More than half a century after Ivar Karl Ugi developed his classic four-component reaction, chemists have for the first time found a catalyst that makes the process asymmetric.

Ugi’s reaction combines a carboxylic acid, an amine, an isocyanide, and an aldehyde or ketone, to make an α-acylaminoamide. Ugi was interested in reactions that, using simple starting materials, can make chemical libraries – huge numbers of complex compounds that can, for example, be scoured for potential new drugs. The only problem with this reaction: the tertiary carbon centre it creates is racemic.

A team of chemists led by Bin Tan, from China’s Southern University of Science and Technology, and Kendall Houk, from the University of California Los Angeles, US, have found a set of phosphoric acid catalysts that, for the first time, makes the Ugi reaction churn out products with up to 94% enantiomeric excess.

A scheme showing the catalytic asymmetric 4-component Ugi reaction

Source: © Science / AAAS

The team identified two different chiral phosphoric acids (CPA4, CPA6) that give good selectivity with aromatic and aliphatic aldehydes

However, this solution wasn’t at all obvious. The Ugi reaction is notoriously difficult to keep under chiral control as it doesn’t actually need a catalyst. ‘It is a multicomponent reaction with multiple intermediates in equilibrium,’ explains organic chemist Vishal Rai from the Indian Institute of Science Education and Research Bhopal. ‘The fact that a few of them can coordinate with solvents and other species in the milieu made it a black box for a long time.’

Structures of chiral phosphoric acids

Source: © Science / AAAS

An established steric model was not sufficient to predict the stereoselectivity of the new phosphoric acid catalysts

‘We evaluated every chiral phosphoric acid in our library,’ says Tan, ‘[but] we did not get satisfactory results.’ Only after several rounds of structural tuning the team finally came across a phosphoric acid with an axially chiral spirobiindane backbone. It not only overrides uncatalysed background reactivity, but also suppresses the many side reactions the Ugi process is plagued by.

The team was surprised to find that the catalyst forms attractive non-covalent interactions with the substrate in the enantioselective step. Usually, steric repulsion is the decisive factor when it comes to controlling chirality. ‘In fact, a steric-based model developed by [Jonathan] Goodman’s group in Cambridge – very useful in many cases – fails to predict the correct enantiomers in our case,’ Houk says.

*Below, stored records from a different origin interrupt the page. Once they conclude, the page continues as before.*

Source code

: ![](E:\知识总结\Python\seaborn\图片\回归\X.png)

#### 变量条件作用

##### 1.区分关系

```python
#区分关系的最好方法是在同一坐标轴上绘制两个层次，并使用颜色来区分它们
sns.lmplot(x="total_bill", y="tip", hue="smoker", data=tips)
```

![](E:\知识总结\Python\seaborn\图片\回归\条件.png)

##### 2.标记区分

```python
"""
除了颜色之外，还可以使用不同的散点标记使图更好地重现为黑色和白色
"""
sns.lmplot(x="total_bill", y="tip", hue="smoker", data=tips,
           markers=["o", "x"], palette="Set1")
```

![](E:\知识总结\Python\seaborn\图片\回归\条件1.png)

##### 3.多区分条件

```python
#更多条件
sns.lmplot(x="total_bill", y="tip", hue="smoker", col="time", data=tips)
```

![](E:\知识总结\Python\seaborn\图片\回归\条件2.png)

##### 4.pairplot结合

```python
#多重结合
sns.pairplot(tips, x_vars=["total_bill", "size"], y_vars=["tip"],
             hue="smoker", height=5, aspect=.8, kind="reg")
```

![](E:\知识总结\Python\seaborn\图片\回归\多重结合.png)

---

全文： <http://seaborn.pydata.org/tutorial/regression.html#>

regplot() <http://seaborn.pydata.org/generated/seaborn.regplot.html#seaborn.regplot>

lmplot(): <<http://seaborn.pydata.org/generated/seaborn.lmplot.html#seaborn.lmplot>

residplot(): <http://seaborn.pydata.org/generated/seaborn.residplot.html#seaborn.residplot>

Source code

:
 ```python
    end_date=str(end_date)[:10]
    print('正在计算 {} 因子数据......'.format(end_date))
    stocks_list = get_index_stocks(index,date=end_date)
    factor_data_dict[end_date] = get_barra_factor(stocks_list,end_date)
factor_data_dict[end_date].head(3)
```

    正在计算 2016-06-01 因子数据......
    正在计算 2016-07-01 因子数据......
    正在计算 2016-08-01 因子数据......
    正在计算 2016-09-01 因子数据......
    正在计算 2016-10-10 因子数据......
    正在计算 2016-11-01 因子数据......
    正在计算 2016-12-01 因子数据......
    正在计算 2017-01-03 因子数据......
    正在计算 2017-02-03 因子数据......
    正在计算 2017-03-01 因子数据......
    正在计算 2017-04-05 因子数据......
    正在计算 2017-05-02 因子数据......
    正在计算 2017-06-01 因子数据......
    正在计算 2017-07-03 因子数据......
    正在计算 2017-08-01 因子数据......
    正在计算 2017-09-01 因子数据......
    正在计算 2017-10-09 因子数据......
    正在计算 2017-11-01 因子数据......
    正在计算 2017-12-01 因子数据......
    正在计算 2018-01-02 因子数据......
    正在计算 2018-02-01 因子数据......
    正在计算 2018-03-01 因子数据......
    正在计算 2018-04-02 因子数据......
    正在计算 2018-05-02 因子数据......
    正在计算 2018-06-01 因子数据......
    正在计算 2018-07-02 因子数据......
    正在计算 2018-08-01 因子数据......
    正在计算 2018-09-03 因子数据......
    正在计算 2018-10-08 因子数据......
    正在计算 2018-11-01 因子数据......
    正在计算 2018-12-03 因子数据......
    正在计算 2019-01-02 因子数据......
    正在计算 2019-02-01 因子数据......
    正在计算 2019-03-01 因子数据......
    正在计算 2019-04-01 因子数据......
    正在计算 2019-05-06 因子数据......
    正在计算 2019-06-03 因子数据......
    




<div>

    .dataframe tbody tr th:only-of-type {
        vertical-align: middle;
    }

Lisa Moni, who works on multicomponent reactions at the University of Genoa, Italy, praises the reaction’s mild conditions and broad scope of more than 80 acylaminoamides. ‘This work brings a remarkable development in the field,’ agrees Rai. However, Moni says, ‘the catalysts are not commercially available and their synthesis seems not easy’.

Since the Ugi reaction produces peptide-like structures, Tan hopes to apply the method to make bioactive molecules, and to test it out in other multicomponent reactions.